Uncut Diamonds, my semi-autobiographical novel, came from my huge collection of personal journals. These contained memories, incidents, even the weather, which I weaved into the story, making stuff up as I went along. (Too much is fictionalized to call it a memoir.)

Farm Girl
came from two basic sources. 1) The memories of my mother, sharp and clear, as she talked and I typed on my laptop. 2) The written stories and reflections of my grandmother who was a writer as well as an artist and photographer.

Collections already exist in some form, and it's up to the writer (who in folklore terminology is called the "collector") to find and gather. Sounds simple and obvious, I know, but sometime it is the obvious things that escape us. Writing will come later. First comes gather and collect. Go through your closets and files, and gather the data all in one place. Call up relatives and see who has what and is willing to part with it, or at least share. Older people especially are often eager to talk about the past, and to share their memories and photos.


  1. Oh I love hearing older folk (not just my relations!)talking and showing me physical treasured memories, from photo albums to scars to memorabilia. My neighbours are mainly elderly and they have lived incredible lives - I mean through wars and world-wide travels and many relationships shifts.

    Absolutely fascinating stuff and such raw material for inspirations too.

    Take care

  2. Very interesting post, your mother and grandmother sound remarkable. You are making me curious about some stories in my past, wondering whether to seek them out and make a story out of them.

  3. Yes, such an interesting thing to do - we all have these memories, half-forgotten family stories, remarkable people and events in our family history. Your Farm Girl is a beautiful story, Karen, and you got me interested in my own story again... Wait, I`ll write you a mail!

  4. Old Kitty, I bet they love you for listening too! Are you taking notes lol?

    Brigid, These past stories make wonderful fodder for the writing pen. Think Angela's Ashes, such a brilliant memoir of an Irish family, and one of my favorite books of all time.

    Angela, enjoyed your email. I certainly hope you can write your stories! Thanks for visiting my new blog!

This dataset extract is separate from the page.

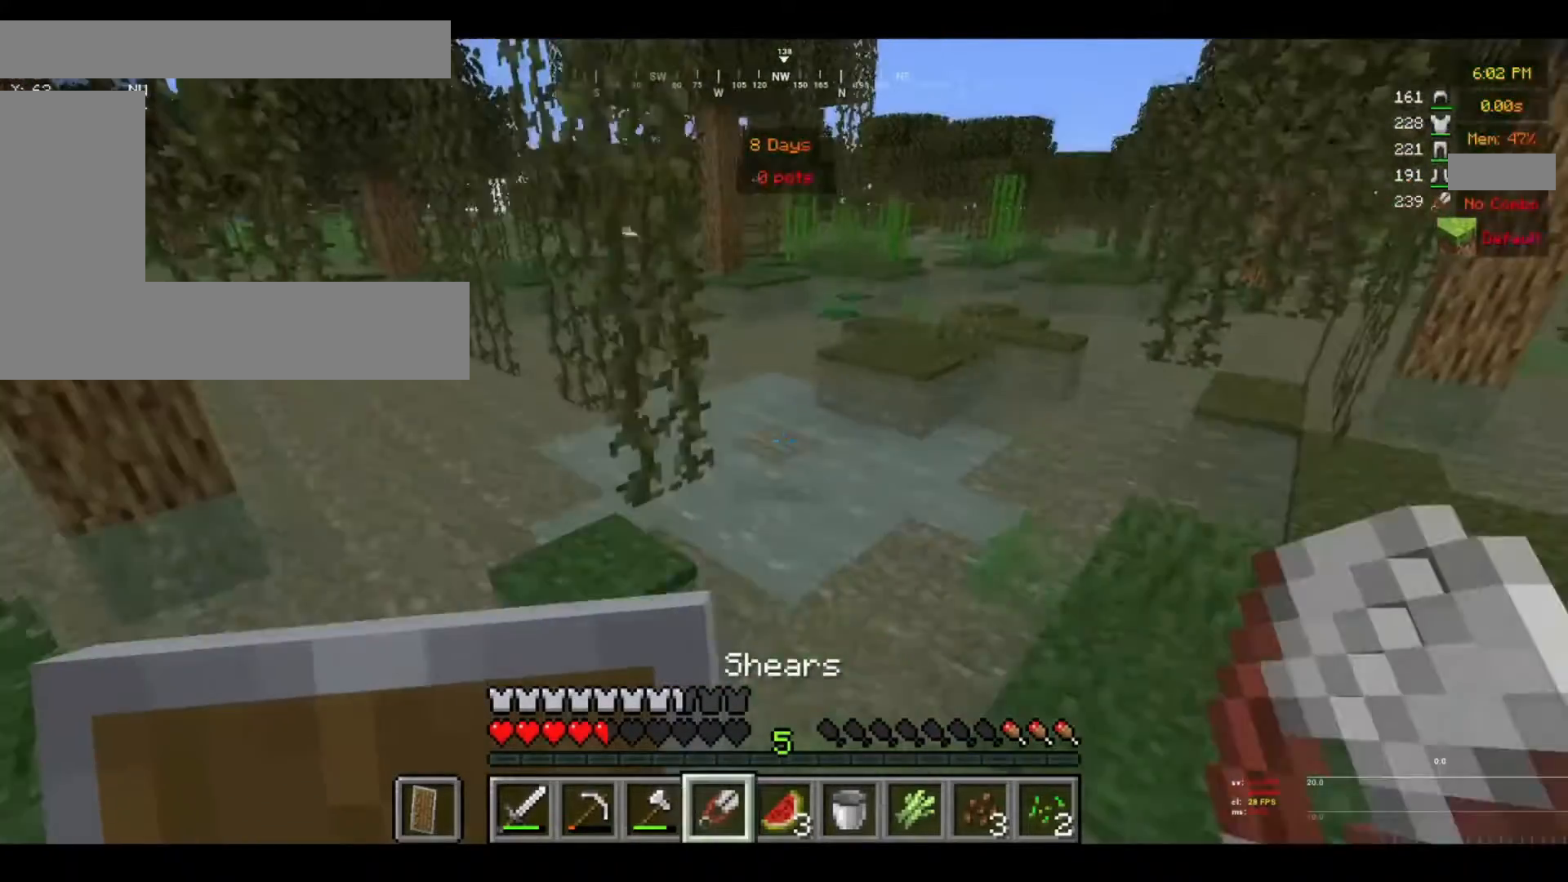
{"keys": ["w"], "mouse": [], "events": []}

  5. And start asking *now*! There are so many things I should have sat down with both my grandmothers and talked about, and I never got the chance...

  6. To Old Kitty, one of my followers too: Your comment starts a bell ringing in my head that excites me. Growing up, I loved visiting and listening to "older" people. And now I'm one of the "older" ones with probably fascinating stories too. I hate to think of myself as "elderly" but suspect I'm there, though I just missed the Great Depression, having been born in 1940. What's the timeframe for elderly? 70 to 100? But definitely I now have the "raw materials" I need for writing. I just have to maintain the energy to do it!!! Would you ditto this, Karen? What a great site you've created here. Old photos and stories will interest our grandchildren when they grow old enough to appreciate them, and we shouldn't wait until too long to get all this together. My 88 year old mother (who died at 97) said, "You should have gotten me when I was younger." But when she was younger she didn't want to talk about her childhood!! There were sad things in her life, but I wish I had MADE her talk more--and ignored her cantankerousness. But I did get a lot, and she saved all her childhood photos and even wrote a detailed account of her 1939 honeymoon. Great stuff!! I'm so glad I have it. Yes, Brigid. As Karen said, past stories are a goldmine for a writer. DO seek them out!!